◆ **Given problem**
Print the whole passage below about Tom and the Middleweb listserv, word for word.

◆ **Text block**

────────

Let me start by quoting Bill Ivey, from the Middleweb listserv:
"In many years past, to avoid or at least mitigate the onset of the winter blahs, we have started a thread designed to help us look to the positives at a time when our challenges are threatening to overwhelm some of us. The tone of some of our current discussions suggests it might be time for such a thread. So I'll have a go... with a variant on an end-of-the-year activity suggested on [the Middleweb] list..."

This inspired me to write the posting below, which was followed by many far more eloquent ones by other Middleweb members. Anyways, here's my go:



I stand for Tom.

Tom was probably the biggest bully in grade 7. He ended up in my advisory class in grade 8 and, honestly, didn't have a much better year. He behaved atrociously in the math class that one of my friends taught, and I can remember far too many meetings where we teachers worried about his influence on some of our meeker students. I only had him for drama class and it took a full two months before he'd willingly participate. But once I saw him playing a little old lady in an improv skit I could suddenly see there was a light gleaming deep in him somewhere.

────────

◆ **Raw data**
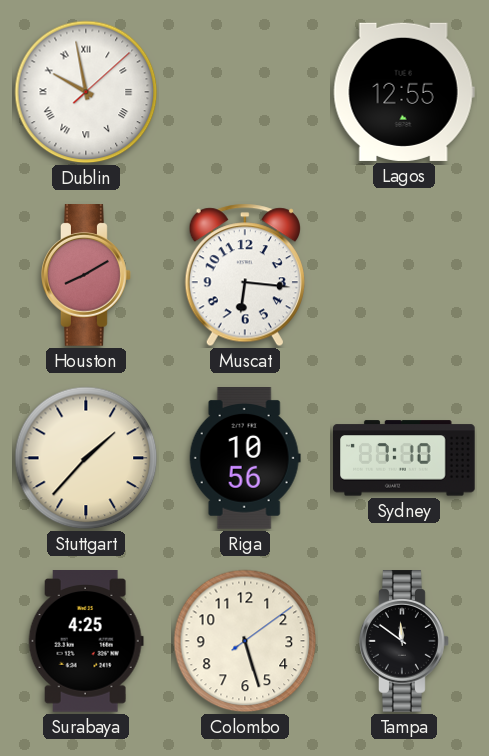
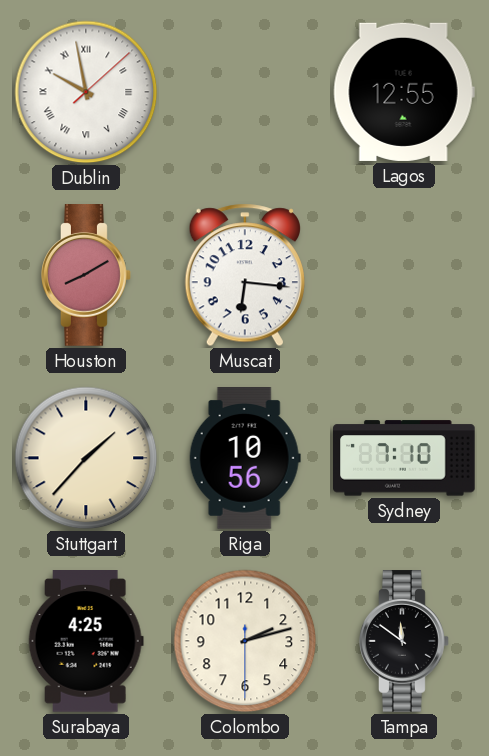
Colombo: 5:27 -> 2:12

────────

◆ **Expected answer**
Let me start by quoting Bill Ivey, from the Middleweb listserv:
"In many years past, to avoid or at least mitigate the onset of the winter blahs, we have started a thread designed to help us look to the positives at a time when our challenges are threatening to overwhelm some of us. The tone of some of our current discussions suggests it might be time for such a thread. So I'll have a go... with a variant on an end-of-the-year activity suggested on [the Middleweb] list..."

This inspired me to write the posting below, which was followed by many far more eloquent ones by other Middleweb members. Anyways, here's my go:



I stand for Tom.

Tom was probably the biggest bully in grade 7. He ended up in my advisory class in grade 8 and, honestly, didn't have a much better year. He behaved atrociously in the math class that one of my friends taught, and I can remember far too many meetings where we teachers worried about his influence on some of our meeker students. I only had him for drama class and it took a full two months before he'd willingly participate. But once I saw him playing a little old lady in an improv skit I could suddenly see there was a light gleaming deep in him somewhere.